I'd need to find a way to slip in a forced export down to 4% every few days somewhere between sunset and sunrise to allow the battery management system to re-calibrate the SoC currently I do this manually when I see a few cheap slots
GivTCP is already polling the inverter every 20s so it shouldn't overload it and the longest I should be importing or exporting when I don't want to would be around 40s (between eco mode switches)
With my Gen 3 hybrid inverter and my charge power set to 0 the battery still charges at about 300W from solar.
When Eco mode is turned on and the battery SoC is 100% I see a constant discharge power of approx. 60W.
If you use battery_pause_mode and set this to Charge Disabled it drops the power consumption quite a bit.
What you described above should work. I would caution that there is a finite time for the inverter to swap mode and start charging or discharging (there's physical relays inside that you can hear clicking on or off). Personally I wouldn't try instructing the inverter every 20 seconds. I'd do it every 5 minutes or so to reduce physical wear and tear and let the inverter catch up.

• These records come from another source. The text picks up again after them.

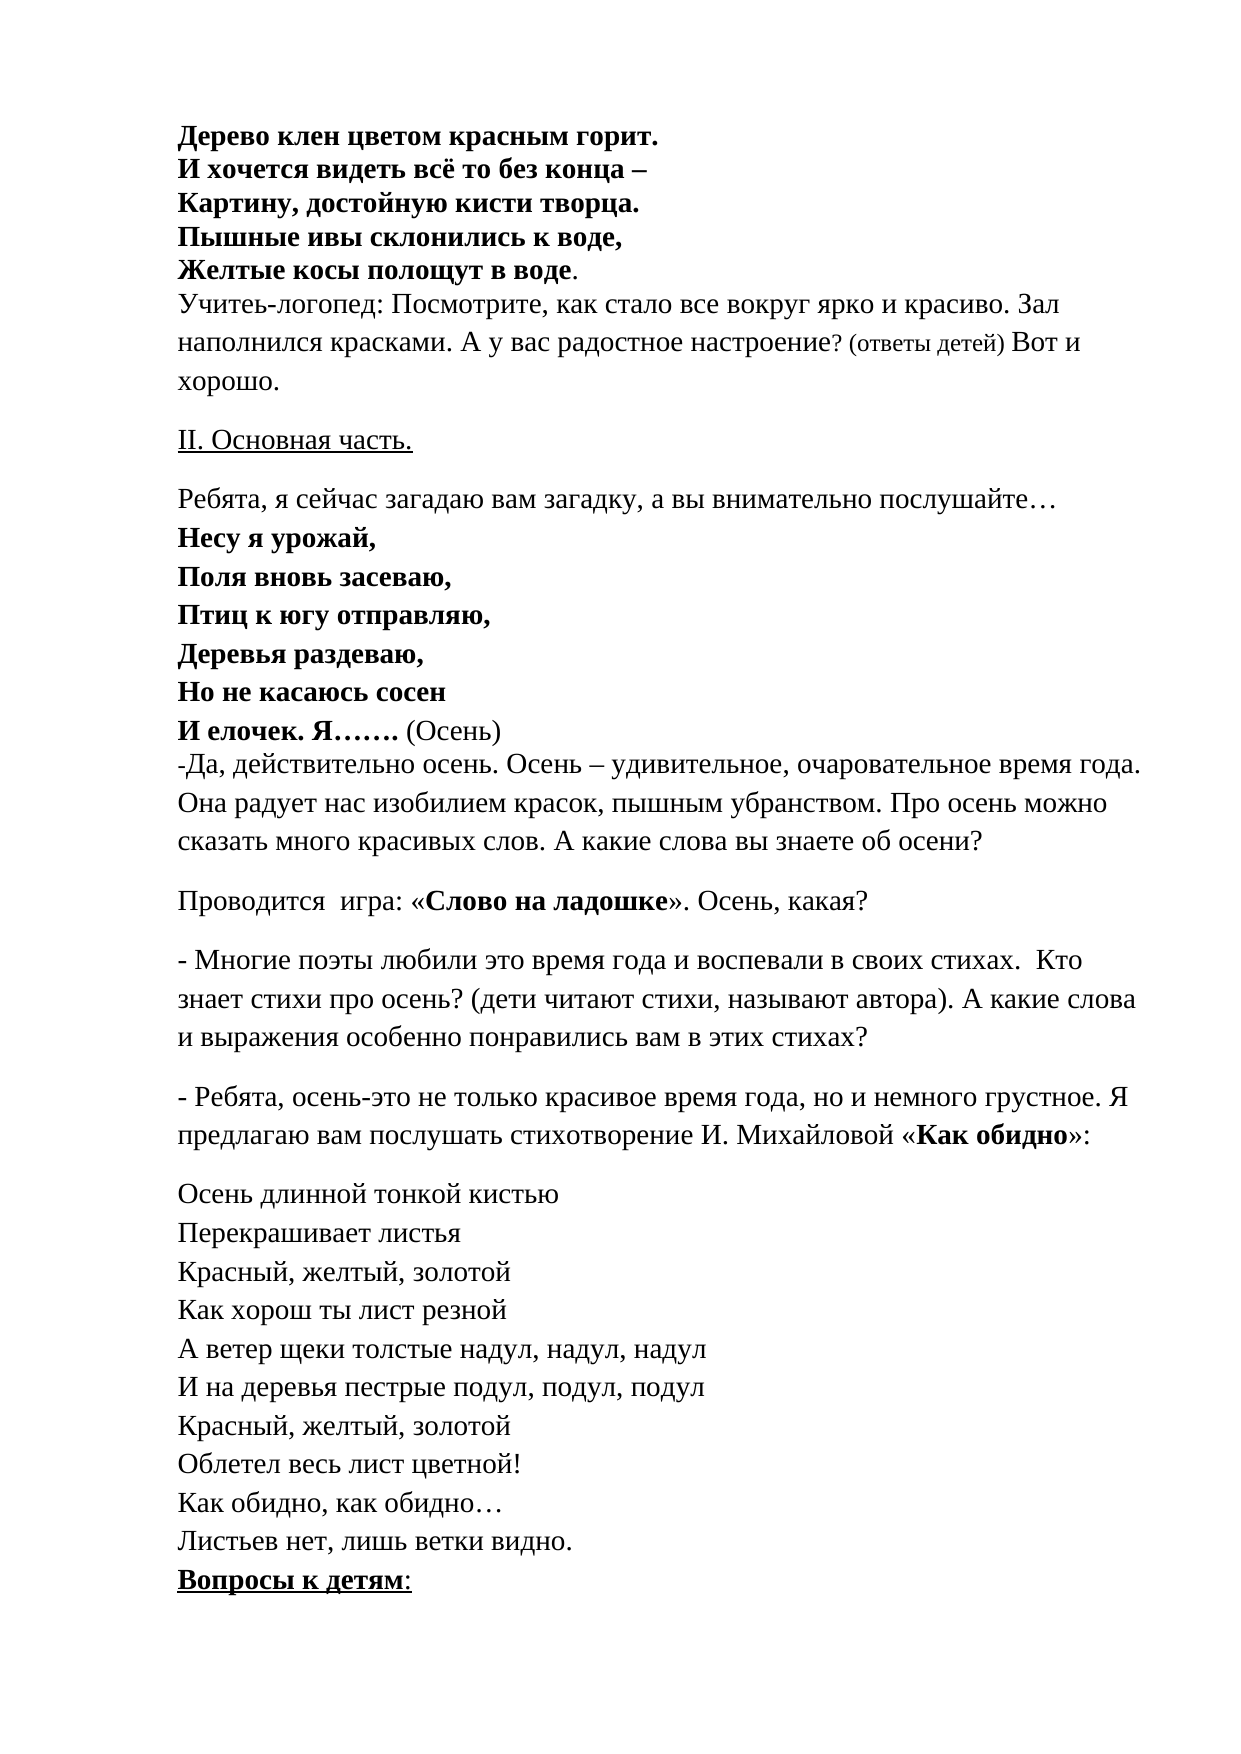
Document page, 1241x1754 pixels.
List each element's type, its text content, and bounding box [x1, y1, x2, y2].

text Как хорош ты лист резной [177, 1292, 1152, 1326]
text Несу я урожай, [177, 520, 1152, 554]
text Поля вновь засеваю, [177, 559, 1152, 592]
text Картину, достойную кисти творца. [177, 185, 1152, 219]
text Облетел весь лист цветной! [177, 1446, 1152, 1480]
text II. Основная часть. [177, 422, 1152, 456]
text Красный, желтый, золотой [177, 1254, 1152, 1287]
text И на деревья пестрые подул, подул, подул [177, 1369, 1152, 1403]
text -Да, действительно осень. Осень – удивительное, очаровательное время года. Она радует нас изобилием красок, пышным убранством. Про осень можно сказать много красивых слов. А какие слова вы знаете об осени? [177, 746, 1152, 857]
text Проводится игра: «Слово на ладошке». Осень, какая? [177, 883, 1152, 916]
text Ребята, я сейчас загадаю вам загадку, а вы внимательно послушайте… [177, 482, 1152, 515]
text - Ребята, осень-это не только красивое время года, но и немного грустное. Я предлагаю вам послушать стихотворение И. Михайловой «Как обидно»: [177, 1079, 1152, 1151]
text Вопросы к детям: [177, 1562, 1152, 1596]
text - Многие поэты любили это время года и воспевали в своих стихах. Кто знает стихи про осень? (дети читают стихи, называют автора). А какие слова и выражения особенно понравились вам в этих стихах? [177, 942, 1152, 1053]
text Деревья раздеваю, [177, 636, 1152, 669]
text Красный, желтый, золотой [177, 1408, 1152, 1441]
text Желтые косы полощут в воде. [177, 252, 1152, 286]
text Перекрашивает листья [177, 1215, 1152, 1249]
text Но не касаюсь сосен [177, 674, 1152, 708]
text Осень длинной тонкой кистью [177, 1177, 1152, 1210]
text Учитеь-логопед: Посмотрите, как стало все вокруг ярко и красиво. Зал наполнился красками. А у вас радостное настроение? (ответы детей) Вот и хорошо. [177, 286, 1152, 396]
text Как обидно, как обидно… [177, 1485, 1152, 1518]
text Дерево клен цветом красным горит. [177, 118, 1152, 152]
text Листьев нет, лишь ветки видно. [177, 1523, 1152, 1557]
text Пышные ивы склонились к воде, [177, 219, 1152, 252]
text И елочек. Я……. (Осень) [177, 713, 1152, 746]
text А ветер щеки толстые надул, надул, надул [177, 1331, 1152, 1364]
text И хочется видеть всё то без конца – [177, 152, 1152, 185]
text Птиц к югу отправляю, [177, 597, 1152, 631]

I'm leaving my inverter on a low (500-900W) charge rate whilst agile rates are bad overnight, to charge up slowly in the day. But if I had a cheaper overnight rate I would turn solar charging off entirely.

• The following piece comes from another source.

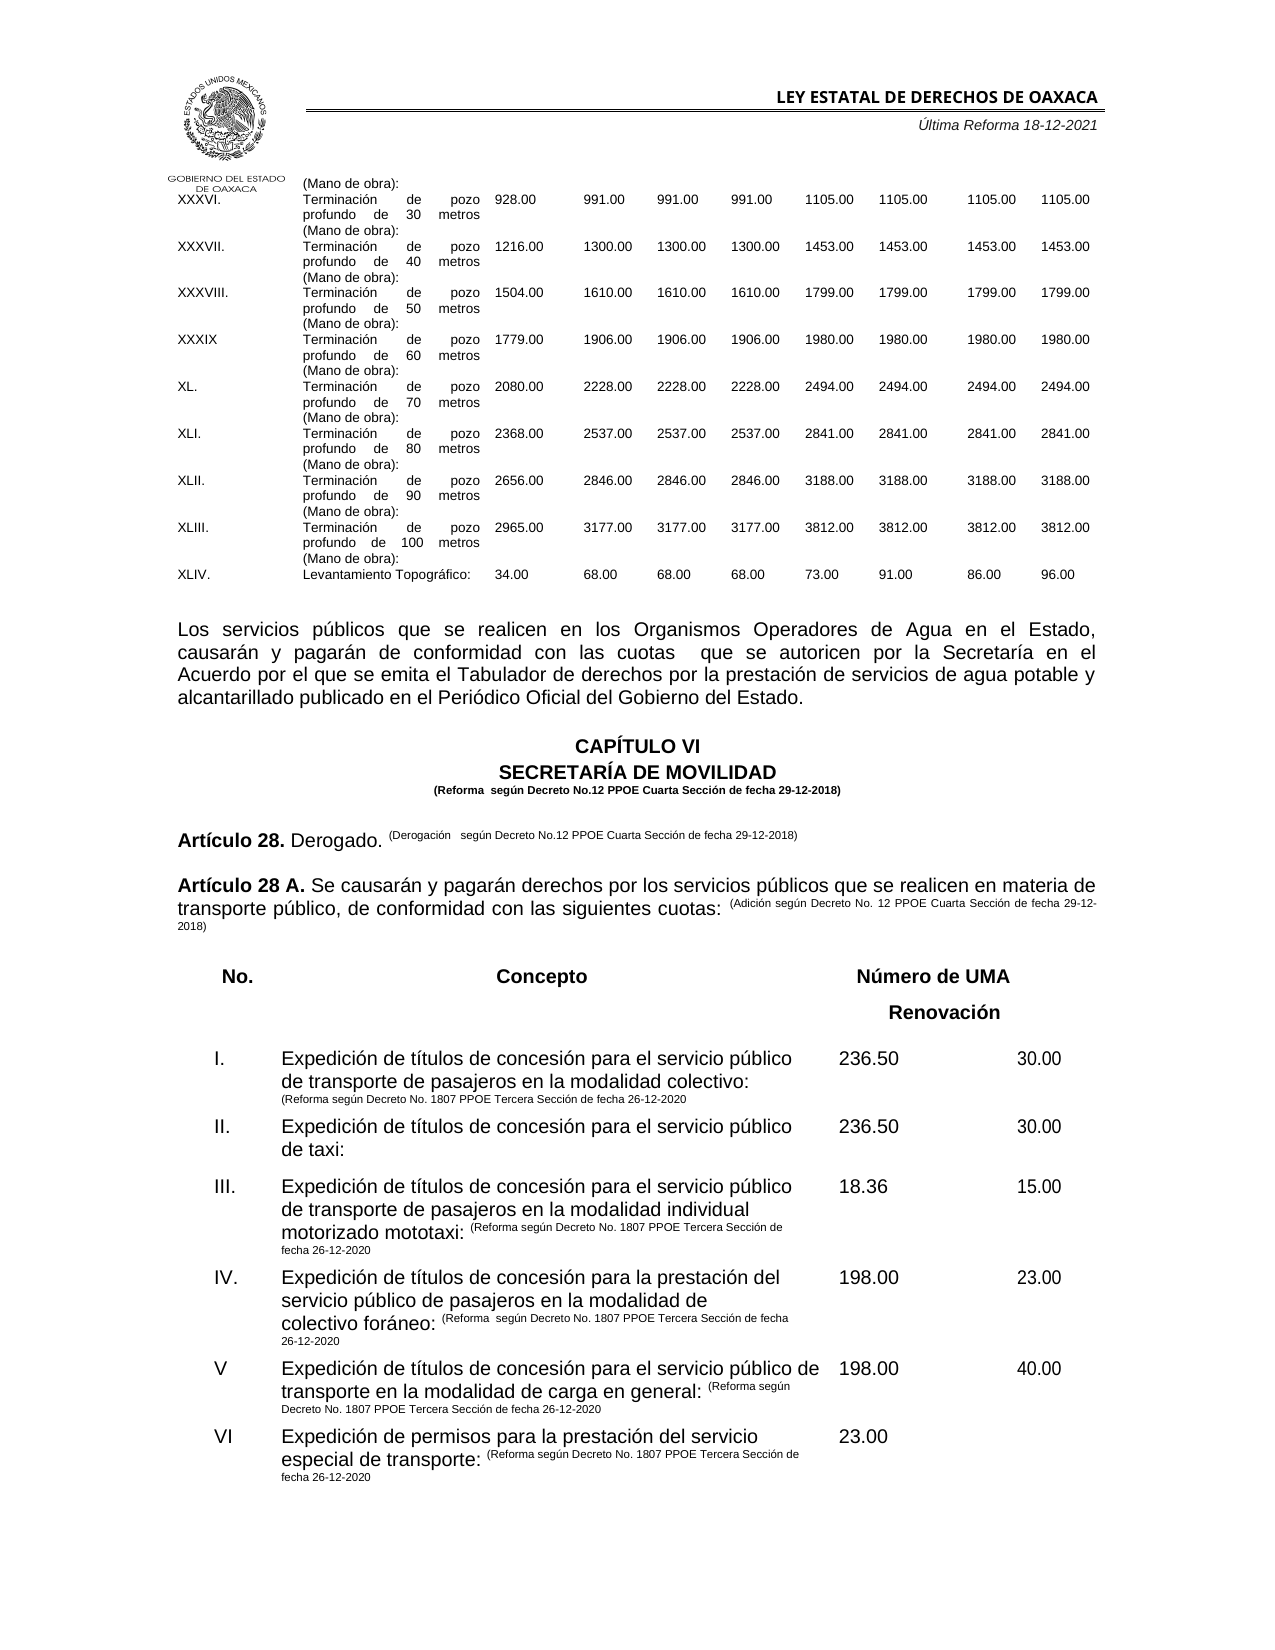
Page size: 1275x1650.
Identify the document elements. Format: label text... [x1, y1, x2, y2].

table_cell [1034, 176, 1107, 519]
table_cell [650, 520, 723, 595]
text Los servicios públicos que se realicen en los Organismos Operadores de Agua en el Estado, causarán y pagarán de conformidad con las cuotas que se autoricen por la Secretaría en el Acuerdo por el que se emita el Tabulador de derechos por la prestación de servicios de agua potable y alcantarillado publicado en el Periódico Oficial del Gobierno del Estado. [177, 618, 1098, 709]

Forgive me if I'm missing something obvious here, but shouldn't it be fairly straightforward to set the effective inverter limit based on the battery SoC?
So in its simplest form (using my system as an example, nominal inverter limit = 5kW, max DC input = 7.5kW):
- if SoC >90%, inverter limit = 5kW
- else, inverter limit = 7.5kW
Then wouldn't Predbat's existing cost optimisation logic do the heavy lifting, prioritising max export (and trickle charging the battery with any excess once load is taken care of) until the last possible forecast moment when it can hit full charge before the 4pm Agile peak?
If the hard threshold proves unstable, a tapering lookup table implemented in exactly the same way as the charging curve could do the trick.
So in its simplest form (using my system as an example, nominal inverter limit = 5kW, max DC input = 7.5kW):
if SoC >90%, inverter limit = 5kW else, inverter limit = 7.5kW
I would say no, it needs to be more sophisticated than this.
On a sunny day my batteries will fully charge by 10am if set to the default max charging rate. At which point any generation above the max AC output rate will be clipped and lost.
To maximise generation and export we want to trickle charge the battery as much as possible so that it doesn't fill up too early. At the moment for example Predbat is in read only mode and the battery charge rate is set to 770W so it will take most of the day to charge up but I'll be able to export 5kW during that period alongside the battery charging.
Ideally the charge rate would be determined by predicted solar and predbat would use a combination of pause charge early in the day (when solar generation < inverter AC limit) and low charge rate (when solar generation > inverter AC limit) to maximise export.